━━ Raw data ━━

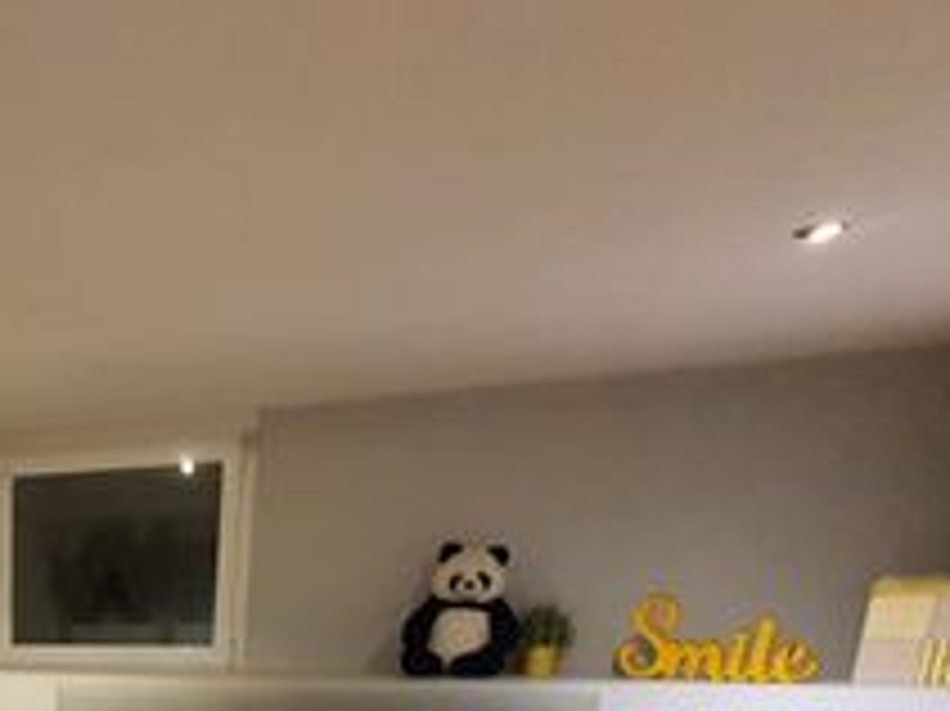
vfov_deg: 30.3
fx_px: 1015
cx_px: -54
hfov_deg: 41.6
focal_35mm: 37
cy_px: 932
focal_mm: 1.8
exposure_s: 1/33
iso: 640
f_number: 2.2
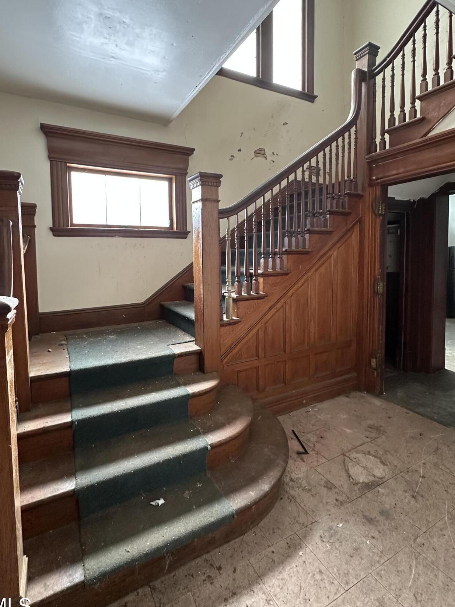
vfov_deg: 90.7
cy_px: 271
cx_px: 199
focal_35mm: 17
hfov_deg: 74.4
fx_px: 298
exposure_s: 1/81
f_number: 2.2
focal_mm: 2.22
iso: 320
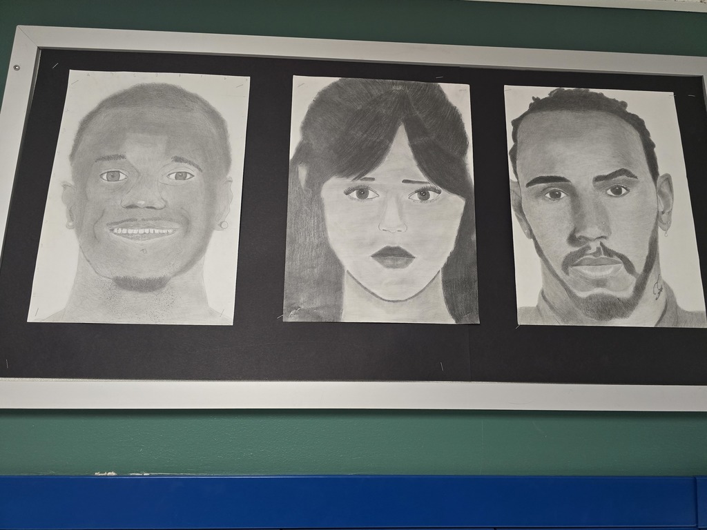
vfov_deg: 58.9
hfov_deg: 73.9
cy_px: 265
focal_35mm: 23
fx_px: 470
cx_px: 354
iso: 640
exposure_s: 1/120
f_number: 1.7
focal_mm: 6.3
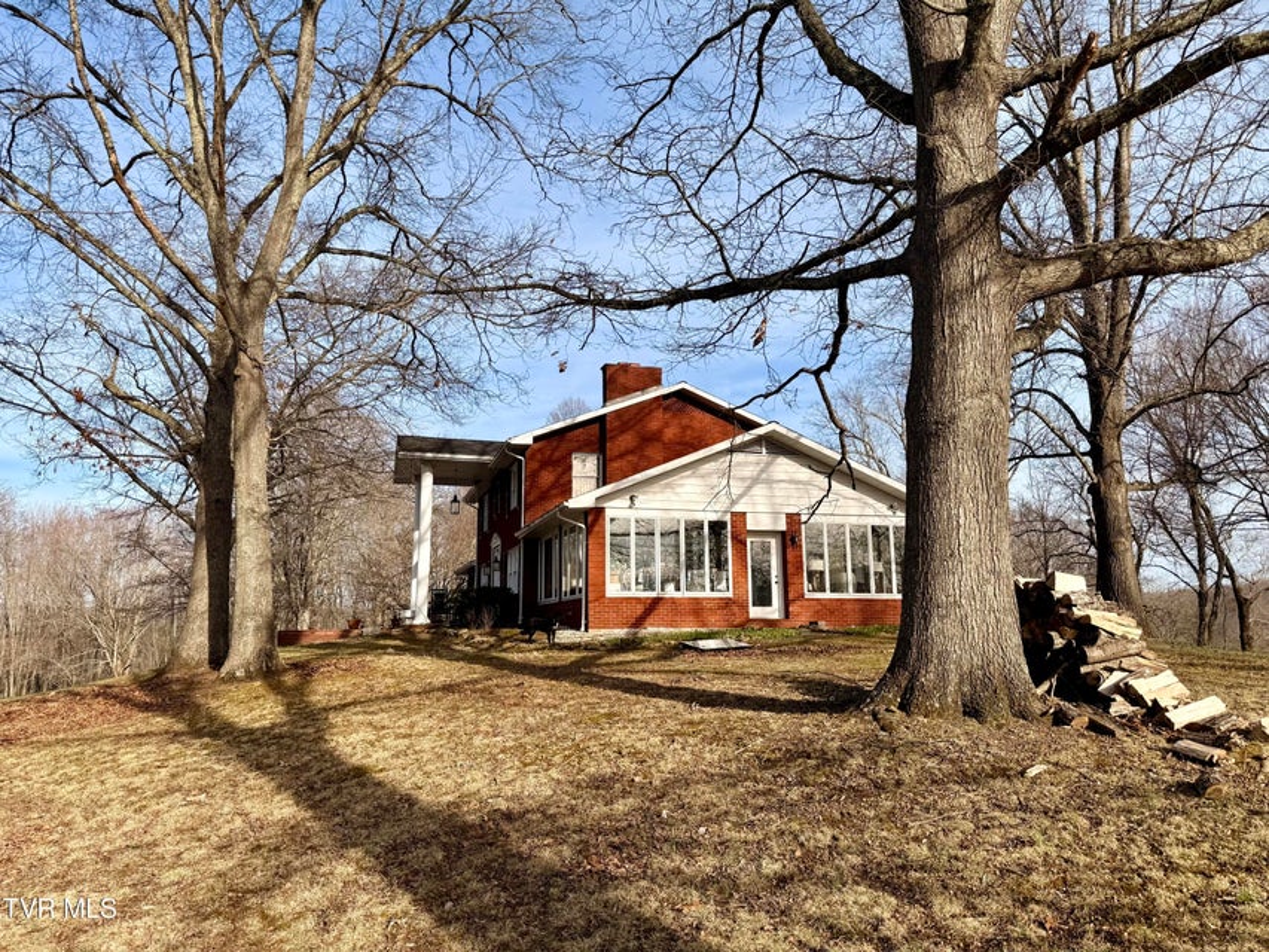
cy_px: 476
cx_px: 634
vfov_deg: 56.8
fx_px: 880
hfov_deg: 71.6
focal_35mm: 24
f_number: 1.78
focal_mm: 6.76
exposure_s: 1/3584
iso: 80
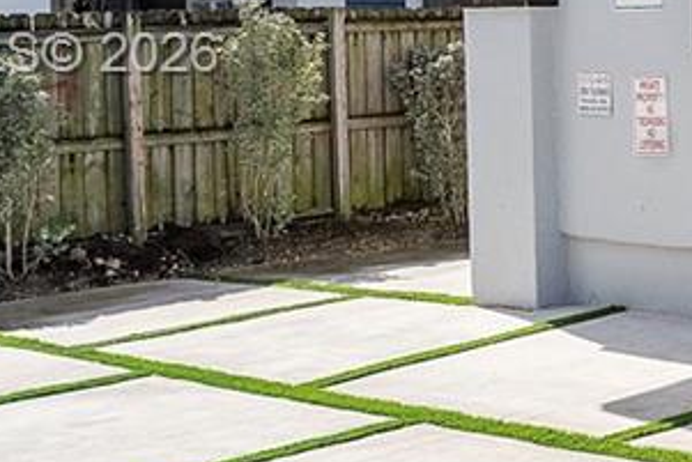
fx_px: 1635
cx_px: 1343
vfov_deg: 15.9
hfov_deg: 17.7
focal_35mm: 85
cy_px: 57
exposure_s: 1/1250
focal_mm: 16
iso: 800
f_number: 8
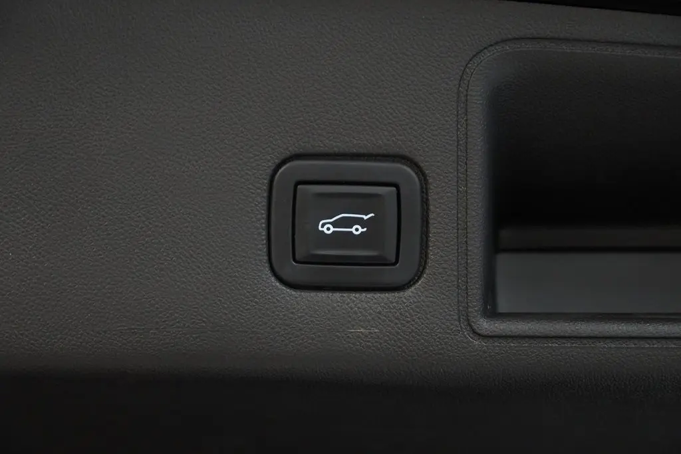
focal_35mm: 105
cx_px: 340
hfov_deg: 19.5
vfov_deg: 13.0
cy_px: 227
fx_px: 1986
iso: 6400
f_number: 5.6
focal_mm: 70
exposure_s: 1/40
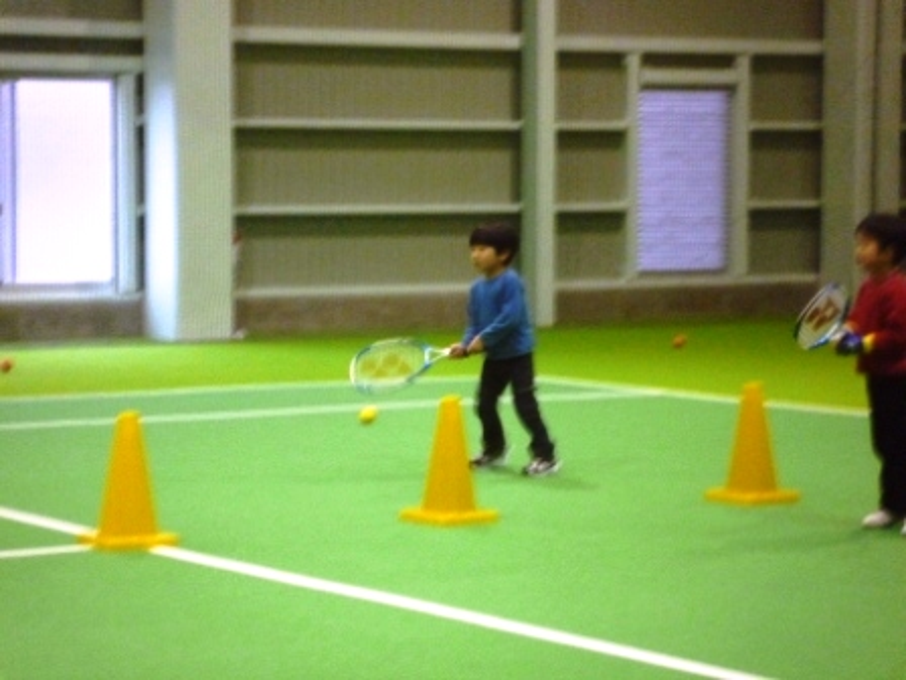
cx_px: 453
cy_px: 340
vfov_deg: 11.9
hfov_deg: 15.8
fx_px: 3272
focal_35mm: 125
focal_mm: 22
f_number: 5.9
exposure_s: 1/13
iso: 800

━━━

Return the listing above unaltered, omitting its pictures.

vfov_deg: 30.3
fx_px: 1015
cx_px: -54
hfov_deg: 41.6
focal_35mm: 37
cy_px: 932
focal_mm: 1.8
exposure_s: 1/33
iso: 640
f_number: 2.2
vfov_deg: 90.7
cy_px: 271
cx_px: 199
focal_35mm: 17
hfov_deg: 74.4
fx_px: 298
exposure_s: 1/81
f_number: 2.2
focal_mm: 2.22
iso: 320
vfov_deg: 58.9
hfov_deg: 73.9
cy_px: 265
focal_35mm: 23
fx_px: 470
cx_px: 354
iso: 640
exposure_s: 1/120
f_number: 1.7
focal_mm: 6.3
cy_px: 476
cx_px: 634
vfov_deg: 56.8
fx_px: 880
hfov_deg: 71.6
focal_35mm: 24
f_number: 1.78
focal_mm: 6.76
exposure_s: 1/3584
iso: 80
fx_px: 1635
cx_px: 1343
vfov_deg: 15.9
hfov_deg: 17.7
focal_35mm: 85
cy_px: 57
exposure_s: 1/1250
focal_mm: 16
iso: 800
f_number: 8
focal_35mm: 105
cx_px: 340
hfov_deg: 19.5
vfov_deg: 13.0
cy_px: 227
fx_px: 1986
iso: 6400
f_number: 5.6
focal_mm: 70
exposure_s: 1/40
cx_px: 453
cy_px: 340
vfov_deg: 11.9
hfov_deg: 15.8
fx_px: 3272
focal_35mm: 125
focal_mm: 22
f_number: 5.9
exposure_s: 1/13
iso: 800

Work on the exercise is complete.